The stubborn determination of the Japanese to carry
out their emperors war aims was starkly symbolized by the last 33
prisoners captured on Peleliu. In March 1947, a small Marine guard
attached to a small naval garrison on the island encountered
unmistakable signs of a Japanese military presence in a cave in the
Umurbrogol. Patrolling and ambushes produced a straggler, a Japanese
seaman who told of 33 remaining Japanese under the military command of
Lieutenant Tadamichi Yamaguchi.
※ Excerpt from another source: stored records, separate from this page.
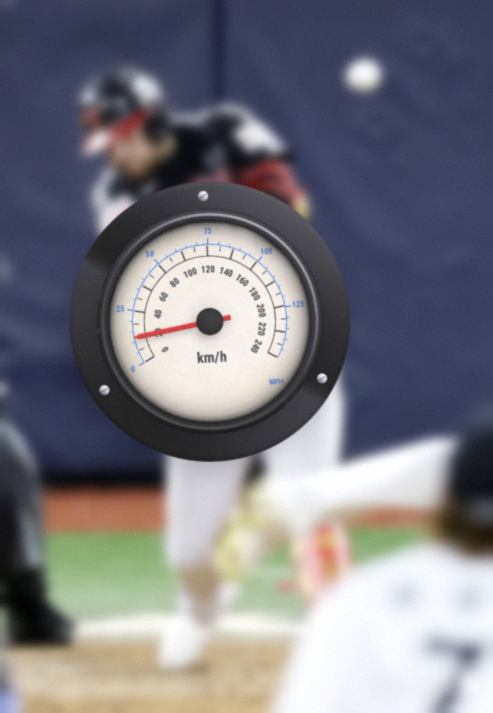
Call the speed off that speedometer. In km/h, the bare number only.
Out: 20
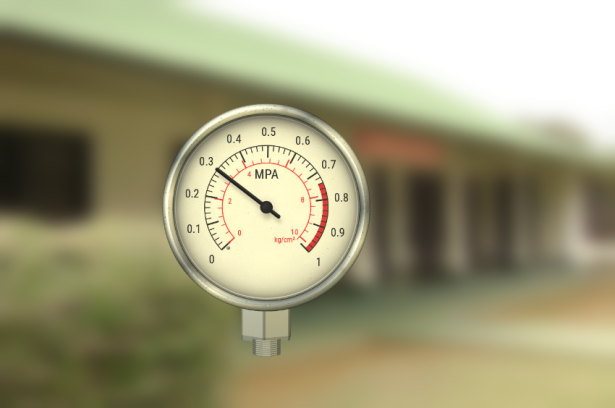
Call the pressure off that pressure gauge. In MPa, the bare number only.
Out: 0.3
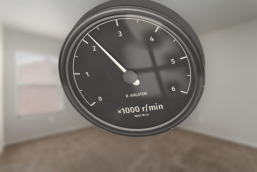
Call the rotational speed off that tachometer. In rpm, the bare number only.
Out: 2250
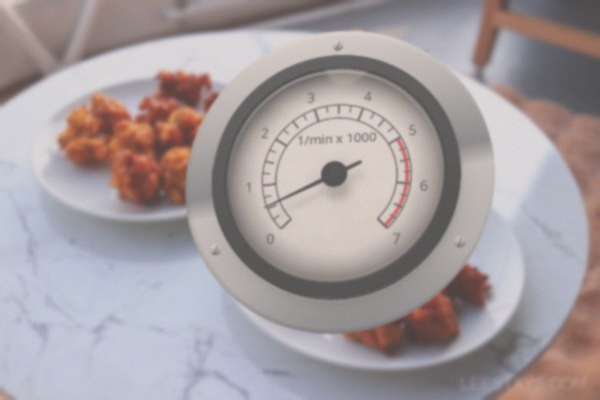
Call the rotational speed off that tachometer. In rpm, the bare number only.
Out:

Although the straggler reported some
dissension within the ranks of that varied group, it seemed that a final
banzai attack was under consideration.
The Navy garrison commander moved all Navy personnel,
and some 35 dependents, to a secure area and sent to Guam for
reinforcements and a Japanese war crimes witness, Rear Admiral Michio
Sumikawa. The admiral flew in and travelled by jeep along the roads near
the suspected cave positions. Through a loudspeaker he recited the
then-existing situation. No response. Finally, the Japanese seaman who
had originally surrendered went back to the cave armed with letters from
Japanese families and former officers from the Palaus, advising the
hold-outs of the end of the war. On 21 April 1947, the holdouts formally
surrendered. Lieutenant Yamaguchi led 26 soldiers to a position in front
of 80 battle-dressed Marines. He bowed and handed his sword to the
American naval commander on the scene.